Galaxies and stars would eventually form inside the filaments and, in particular, at the matter-rich intersections of the filaments.

“We call them halos, cosmological halos,” Dr. Whalen stressed of the intersections, “and we think primordial stars formed there first.”

Previous ideas held that in order to form a primordial star large enough to give birth to a supermassive black hole and create a quasar in the first billion years of the universe, a halo would have to grow to massive proportions under special conditions: that there were no other stars too close, that molecular hydrogen formed to keep the gas cool, and that supersonic flows of gas kept the halo turbulent. As long as the halo is cool and turbulent enough, it won’t be able to cohere enough to ignite as a star, prolonging its growth phase until it’s finally born tremendous in size.

And once a massive star ignites, lives out its life, runs out and collapses into a black hole, it must have access to large amounts of gas to grow supermassive, Dr. Whalen noted, “because the way the black hole black grows is swallowing gas”.

But rather than requiring very tight conditions for the formation of a massive star and eventually a massive black hole, Dr. Whalen and colleagues’ simulation suggests that cold gas flowing into a halo from filaments defined by the dark matter in the cosmic web might replace the multitude of factors needed for primordial star formation in older models.

“If cold accretion flows are fueling the growth of these halos, they must be hitting those halos,” said Dr. Whalen, “hitting them with so much gas so quickly, that turbulence might be preventing the gas from collapsing and forming a star.” primordial”.

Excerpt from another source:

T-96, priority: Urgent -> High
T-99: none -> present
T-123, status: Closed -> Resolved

When they simulated such a halo fueled by cold accretion flows, the researchers saw two massive primordial stars form, one as massive as 31,000 Suns, and the other as massive as 40,000 Suns. The seeds of supermassive black holes.

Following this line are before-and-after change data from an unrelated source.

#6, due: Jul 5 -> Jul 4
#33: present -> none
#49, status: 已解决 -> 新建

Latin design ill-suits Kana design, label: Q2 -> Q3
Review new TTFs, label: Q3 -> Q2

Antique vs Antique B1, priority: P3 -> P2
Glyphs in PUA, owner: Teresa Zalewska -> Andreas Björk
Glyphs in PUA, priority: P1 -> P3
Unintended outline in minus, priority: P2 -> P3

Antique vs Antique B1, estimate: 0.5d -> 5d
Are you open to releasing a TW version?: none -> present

“It was wonderfully simple. The 20-year problem disappeared overnight,” Dr. Whalen noted. Whenever there are cold flows pumping gas into a halo in the cosmic web, “there will be so much turbulence that supermassive star formation and massive seed formation will occur that produce a massive quasar seed.”

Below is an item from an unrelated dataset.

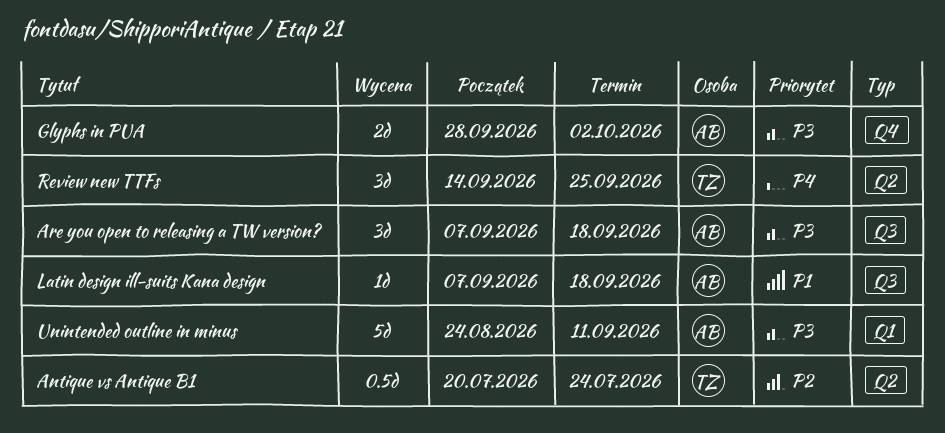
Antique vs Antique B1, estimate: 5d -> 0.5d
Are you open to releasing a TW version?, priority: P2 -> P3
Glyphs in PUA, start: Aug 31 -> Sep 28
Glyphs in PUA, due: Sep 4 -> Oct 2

It’s a finding that matches the number of quasars seen so far in the early universe, he added, noting that large halos at that early time are rare, and so are quasars.

But the new work is a simulation, and scientists would like to actually observe the formation of a quasar from the universe early in nature. New instruments like the James Webb Space Telescope may make this a reality relatively soon.

“The Webb will be powerful to see one,” Dr. Whalen asserted, perhaps to see the birth of black holes a million or two years from now. Big Bang.